======== Excerpted records

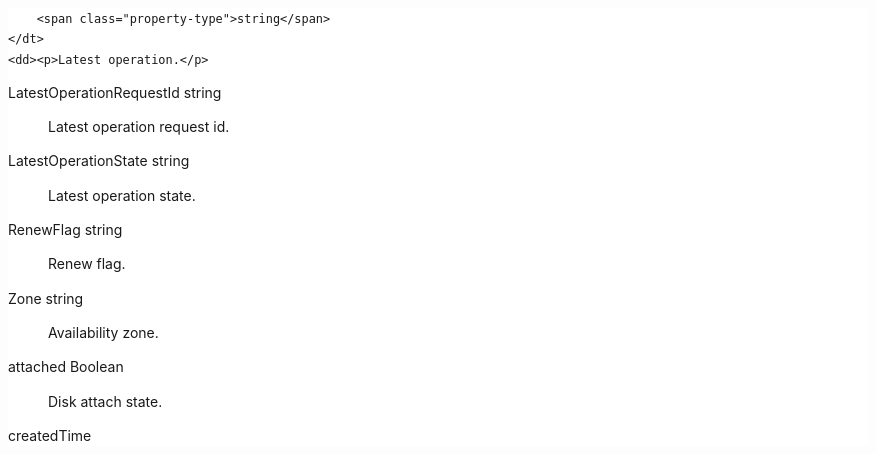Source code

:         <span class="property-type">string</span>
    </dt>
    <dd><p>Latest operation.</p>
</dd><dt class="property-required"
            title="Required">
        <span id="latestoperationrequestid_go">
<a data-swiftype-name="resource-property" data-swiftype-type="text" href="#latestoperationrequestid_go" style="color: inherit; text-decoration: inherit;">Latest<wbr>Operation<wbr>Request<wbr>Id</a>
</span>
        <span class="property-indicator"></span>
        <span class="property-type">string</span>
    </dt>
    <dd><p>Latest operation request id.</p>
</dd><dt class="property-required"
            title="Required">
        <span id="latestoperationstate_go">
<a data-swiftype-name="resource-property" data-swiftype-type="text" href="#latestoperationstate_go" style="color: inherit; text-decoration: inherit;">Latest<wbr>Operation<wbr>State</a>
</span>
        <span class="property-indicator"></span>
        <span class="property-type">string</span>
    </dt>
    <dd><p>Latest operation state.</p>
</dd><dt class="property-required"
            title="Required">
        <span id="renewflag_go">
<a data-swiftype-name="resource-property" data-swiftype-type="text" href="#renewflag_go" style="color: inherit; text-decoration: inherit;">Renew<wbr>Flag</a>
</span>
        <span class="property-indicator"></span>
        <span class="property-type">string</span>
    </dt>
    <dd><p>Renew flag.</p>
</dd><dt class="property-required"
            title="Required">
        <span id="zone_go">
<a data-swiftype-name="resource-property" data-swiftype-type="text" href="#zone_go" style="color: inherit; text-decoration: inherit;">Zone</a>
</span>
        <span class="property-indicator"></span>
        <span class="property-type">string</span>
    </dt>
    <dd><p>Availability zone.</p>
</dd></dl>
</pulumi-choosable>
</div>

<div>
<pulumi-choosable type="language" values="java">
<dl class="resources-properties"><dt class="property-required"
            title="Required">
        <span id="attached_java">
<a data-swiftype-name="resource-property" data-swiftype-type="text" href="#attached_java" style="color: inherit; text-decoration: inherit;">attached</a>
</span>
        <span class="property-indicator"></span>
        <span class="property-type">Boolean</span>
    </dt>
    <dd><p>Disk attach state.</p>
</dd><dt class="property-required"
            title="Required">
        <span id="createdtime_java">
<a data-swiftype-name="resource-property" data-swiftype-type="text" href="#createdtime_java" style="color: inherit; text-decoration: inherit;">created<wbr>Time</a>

================

The expected output is each record, copied exactly, and nothing in place of the pictures.

Source code

:         <span class="property-type">string</span>
    </dt>
    <dd><p>Latest operation.</p>
</dd><dt class="property-required"
            title="Required">
        <span id="latestoperationrequestid_go">
<a data-swiftype-name="resource-property" data-swiftype-type="text" href="#latestoperationrequestid_go" style="color: inherit; text-decoration: inherit;">Latest<wbr>Operation<wbr>Request<wbr>Id</a>
</span>
        <span class="property-indicator"></span>
        <span class="property-type">string</span>
    </dt>
    <dd><p>Latest operation request id.</p>
</dd><dt class="property-required"
            title="Required">
        <span id="latestoperationstate_go">
<a data-swiftype-name="resource-property" data-swiftype-type="text" href="#latestoperationstate_go" style="color: inherit; text-decoration: inherit;">Latest<wbr>Operation<wbr>State</a>
</span>
        <span class="property-indicator"></span>
        <span class="property-type">string</span>
    </dt>
    <dd><p>Latest operation state.</p>
</dd><dt class="property-required"
            title="Required">
        <span id="renewflag_go">
<a data-swiftype-name="resource-property" data-swiftype-type="text" href="#renewflag_go" style="color: inherit; text-decoration: inherit;">Renew<wbr>Flag</a>
</span>
        <span class="property-indicator"></span>
        <span class="property-type">string</span>
    </dt>
    <dd><p>Renew flag.</p>
</dd><dt class="property-required"
            title="Required">
        <span id="zone_go">
<a data-swiftype-name="resource-property" data-swiftype-type="text" href="#zone_go" style="color: inherit; text-decoration: inherit;">Zone</a>
</span>
        <span class="property-indicator"></span>
        <span class="property-type">string</span>
    </dt>
    <dd><p>Availability zone.</p>
</dd></dl>
</pulumi-choosable>
</div>

<div>
<pulumi-choosable type="language" values="java">
<dl class="resources-properties"><dt class="property-required"
            title="Required">
        <span id="attached_java">
<a data-swiftype-name="resource-property" data-swiftype-type="text" href="#attached_java" style="color: inherit; text-decoration: inherit;">attached</a>
</span>
        <span class="property-indicator"></span>
        <span class="property-type">Boolean</span>
    </dt>
    <dd><p>Disk attach state.</p>
</dd><dt class="property-required"
            title="Required">
        <span id="createdtime_java">
<a data-swiftype-name="resource-property" data-swiftype-type="text" href="#createdtime_java" style="color: inherit; text-decoration: inherit;">created<wbr>Time</a>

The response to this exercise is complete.